Assigned task: Return only the lines from the one containing "- 整合重载技术后，traits classes有可能在编译期对类型执行if...else测试" to the end of the entries below, exactly as written, both ends included.
════════
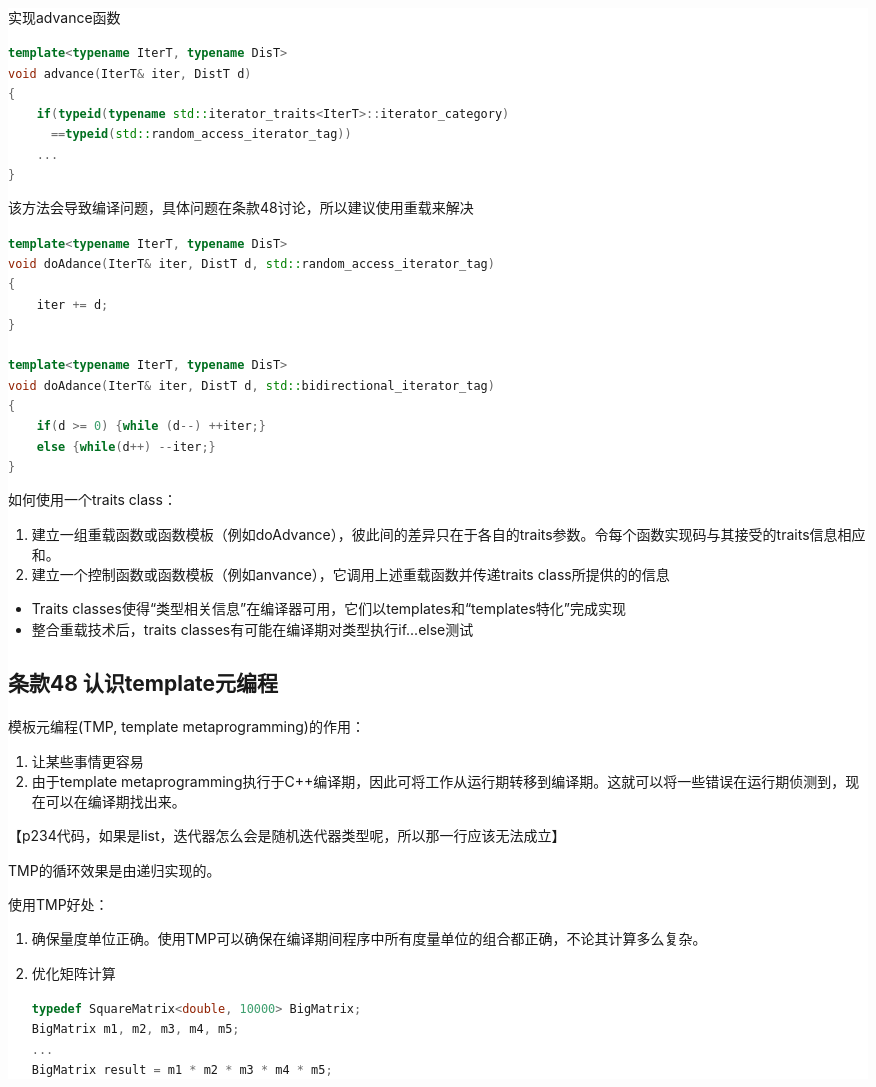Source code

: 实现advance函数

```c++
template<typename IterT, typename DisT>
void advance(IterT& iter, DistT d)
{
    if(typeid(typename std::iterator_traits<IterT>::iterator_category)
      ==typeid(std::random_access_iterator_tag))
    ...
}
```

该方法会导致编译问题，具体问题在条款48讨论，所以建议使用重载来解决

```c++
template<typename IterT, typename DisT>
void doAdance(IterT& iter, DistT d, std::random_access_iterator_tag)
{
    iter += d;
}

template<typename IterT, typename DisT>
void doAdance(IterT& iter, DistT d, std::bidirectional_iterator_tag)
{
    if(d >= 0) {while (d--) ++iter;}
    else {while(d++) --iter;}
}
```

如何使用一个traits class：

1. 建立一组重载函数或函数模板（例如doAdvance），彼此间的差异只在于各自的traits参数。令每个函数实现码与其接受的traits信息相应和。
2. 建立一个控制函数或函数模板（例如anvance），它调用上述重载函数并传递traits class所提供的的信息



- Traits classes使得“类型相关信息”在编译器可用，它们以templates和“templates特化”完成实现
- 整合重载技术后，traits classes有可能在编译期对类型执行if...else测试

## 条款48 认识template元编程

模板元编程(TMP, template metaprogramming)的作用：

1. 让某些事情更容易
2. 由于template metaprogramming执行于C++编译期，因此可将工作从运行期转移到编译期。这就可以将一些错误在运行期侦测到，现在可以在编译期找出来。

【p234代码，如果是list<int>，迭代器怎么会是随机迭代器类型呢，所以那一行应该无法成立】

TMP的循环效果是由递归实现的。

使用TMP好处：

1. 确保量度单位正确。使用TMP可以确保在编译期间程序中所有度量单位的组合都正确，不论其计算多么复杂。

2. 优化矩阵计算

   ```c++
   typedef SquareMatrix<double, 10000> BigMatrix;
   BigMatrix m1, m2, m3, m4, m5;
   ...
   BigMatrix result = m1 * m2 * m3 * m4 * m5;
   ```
════════
Answer area:
- 整合重载技术后，traits classes有可能在编译期对类型执行if...else测试

## 条款48 认识template元编程

模板元编程(TMP, template metaprogramming)的作用：

1. 让某些事情更容易
2. 由于template metaprogramming执行于C++编译期，因此可将工作从运行期转移到编译期。这就可以将一些错误在运行期侦测到，现在可以在编译期找出来。

【p234代码，如果是list<int>，迭代器怎么会是随机迭代器类型呢，所以那一行应该无法成立】

TMP的循环效果是由递归实现的。

使用TMP好处：

1. 确保量度单位正确。使用TMP可以确保在编译期间程序中所有度量单位的组合都正确，不论其计算多么复杂。

2. 优化矩阵计算

   ```c++
   typedef SquareMatrix<double, 10000> BigMatrix;
   BigMatrix m1, m2, m3, m4, m5;
   ...
   BigMatrix result = m1 * m2 * m3 * m4 * m5;
   ```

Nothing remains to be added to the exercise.